C. “I’m Not Getting Worse”.
One of my least favourite responses from patients when asked if things are improving is “well, they aren’t getting worse”. Sure, if things truly were getting worse day by day and as soon as you started treatment, the downward descent clearly halted dead in it’s tracks, then THAT is an improvement. But that is rarely the context in which this statement is made. If all you can say after a series of treatments is that ‘things are not getting worse’, then it’s somewhat likely the treatments are not helping (unless there is a good reason to suggest you need more treatment – other indicator symptoms are getting better, for example). It is certainly also always possible that things are improving but in a gradual nature that truly makes improvement difficult to discern. You can always be a scientist about it, just stop treatment for a while and see if you notice a difference with and without treatment – this will help clarify the value of treatment for you. Discuss this with your practitioner and develop a plan. Again, the key ingredient here is that you are being somewhat objective and critically minded.
D. The Bigger Picture.
Let’s not forget the big picture. The big picture ultimately, is about your relationship to life. Of course, some symptoms and some illnesses are just plain bad luck, or karma or inheritance or the result of environmental exposure. But particularly in the present-day context in ‘developed’ countries, the greater proportion of illness, disease and symptoms are related to how we are choosing to live our lives. In this context, symptoms need to be viewed as gifts – warning signs from our bodies – to wake up, pay attention, reevaluate and track a new course in life. A good practitioner can help you to awaken to that level and facilitate clarity so you can make the best use of the opportunity that a problem with your health offers.

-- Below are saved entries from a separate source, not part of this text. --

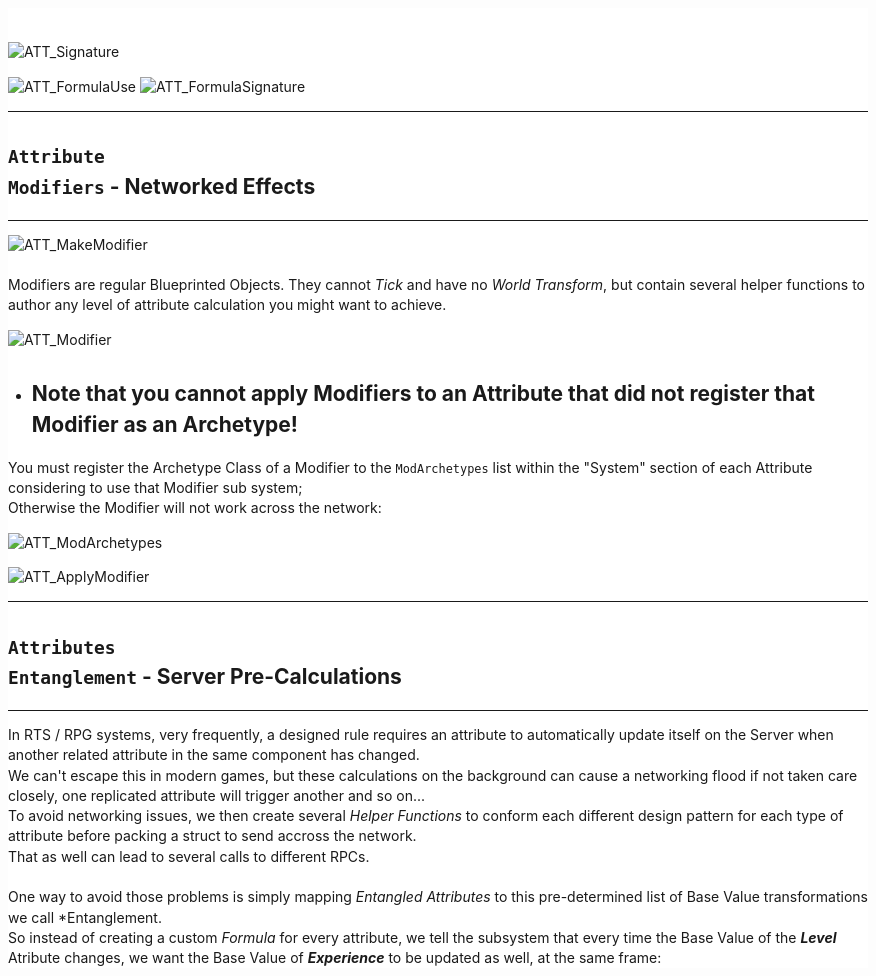 <br>

![ATT_Signature](https://www.dropbox.com/scl/fi/8rna8v92h88i2vhw24pj1/ATT_Signature.png?rlkey=lznyy0no5wwvtfj84wwnzwq64&st=ygd1ptgf&raw=1)

![ATT_FormulaUse](https://www.dropbox.com/scl/fi/uxnnhaj2eaolmj4fuywdu/ATT_FormulaUse.png?rlkey=jkrg19m5vg68ba2lcn6q4ofzl&st=qo9vdqi7&raw=1) ![ATT_FormulaSignature](https://www.dropbox.com/scl/fi/61335dnmc6adugpitplir/ATT_FormulaSignature.png?rlkey=1io8sfhzxzbaorsv4g1v9zu8u&st=uhl55vf0&raw=1)

---

## <code>Attribute Modifiers</code> - Networked Effects

---

![ATT_MakeModifier](https://www.dropbox.com/scl/fi/872rvxo2xdl3wtysb1v8v/ATT_MakeModifier.png?rlkey=8zfolo5b4lorve2zmbraici7m&st=286sglrq&raw=1)
<br><br>
Modifiers are regular Blueprinted Objects. They cannot *Tick* and have no *World Transform*, but contain several helper functions to author any level of attribute calculation you might want to achieve.<br>

![ATT_Modifier](https://www.dropbox.com/scl/fi/8y1ru42funm0uo8rf2zbz/ATT_Modifier.png?rlkey=lb2chhxghbkckt1bvaxdhxm92&st=x63ffi1c&raw=1)

* ## **Note that you cannot apply Modifiers to an Attribute that did not register that Modifier as an Archetype!**

You must register the Archetype Class of a Modifier to the <code>ModArchetypes</code> list within the "System" section of each Attribute considering to use that Modifier sub system;<br>
Otherwise the Modifier will not work across the network:

![ATT_ModArchetypes](https://www.dropbox.com/scl/fi/q2ibnl7ms3h008by3577j/ATT_ModArchetypes.png?rlkey=5kxcc5x8uphsq617obw600qhl&st=dolt0vs8&raw=1)

![ATT_ApplyModifier](https://www.dropbox.com/scl/fi/tp43ktyprutiaffvlcanb/ATT_ApplyModifier.png?rlkey=4sz3863e4jbfde52k2farnk2k&st=986x7pc0&raw=1)

---

## <code>Attributes Entanglement</code> - Server Pre-Calculations

---

In RTS / RPG systems, very frequently, a designed rule requires an attribute to automatically update itself on the Server when another related attribute in the same component has changed.<br>
We can't escape this in modern games, but these calculations on the background can cause a networking flood if not taken care closely, one replicated attribute will trigger another and so on...<br>
To avoid networking issues, we then create several *Helper Functions* to conform each different design pattern for each type of attribute before packing a struct to send accross the network.<br>
That as well can lead to several calls to different RPCs.<br><br>
One way to avoid those problems is simply mapping *Entangled Attributes* to this pre-determined list of Base Value transformations we call *Entanglement.<br>
So instead of creating a custom *Formula* for every attribute, we tell the subsystem that every time the Base Value of the ***Level*** Atribute changes, we want the Base Value of ***Experience*** to be updated as well, at the same frame:
<br>
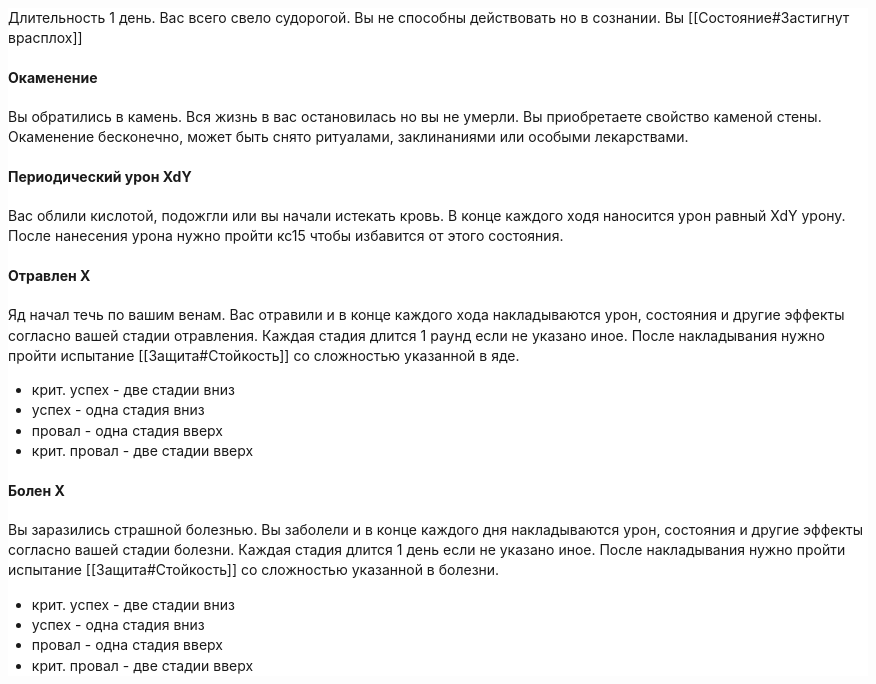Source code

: Длительность 1 день. Вас всего свело судорогой. Вы не способны действовать но в сознании. Вы [[Состояние#Застигнут врасплох]]
#### Окаменение
Вы обратились в камень. Вся жизнь в вас остановилась но вы не умерли. Вы приобретаете свойство каменой стены. Окаменение бесконечно, может быть снято ритуалами, заклинаниями или особыми лекарствами. 

#### Периодический урон XdY
Вас облили кислотой, подожгли или вы начали истекать кровь. В конце каждого ходя наносится урон равный XdY урону. После нанесения урона нужно пройти кс15 чтобы избавится от этого состояния.
#### Отравлен X
Яд начал течь по вашим венам. Вас отравили и в конце каждого хода накладываются урон, состояния и другие эффекты согласно вашей стадии отравления. Каждая стадия длится 1 раунд если не указано иное. После накладывания нужно пройти испытание [[Защита#Стойкость]] со сложностью указанной в яде. 
- крит. успех - две стадии вниз
- успех - одна стадия вниз
- провал - одна стадия вверх
- крит. провал - две стадии вверх
#### Болен X
Вы заразились страшной болезнью. Вы заболели и в конце каждого дня накладываются урон, состояния и другие эффекты согласно вашей стадии болезни. Каждая стадия длится 1 день если не указано иное. После накладывания нужно пройти испытание [[Защита#Стойкость]] со сложностью указанной в болезни. 
- крит. успех - две стадии вниз
- успех - одна стадия вниз
- провал - одна стадия вверх
- крит. провал - две стадии вверх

There is certainly nothing wrong with wanting to be more comfortable, to be pain-free, to reverse or stabilise an illness, to improve or eliminate a symptom. But in the big picture, the wonderful capacity you are harnessing through the service of an acupuncturist or any other practitioner, needs to be viewed as an opportunity to change your relationship to life. Don’t waste that opportunity. Make the most of it.
Some good ideas here Daniel.
I feel I have been caught up in the cycle Western medicine where I present to my family doctor one or a set of symptoms ands test and/or prescriptions are prescribed. This is often done with regard for other drugs I am taking or for any explanation for what the tests are measuring. Results can be vague (or even poorly reported) but pills are usually prescribed. The points you make about working closely with a practitioner is much more holistic and integrated approach and listening to the patient and discussing symptoms and signs will lead to better medical practice.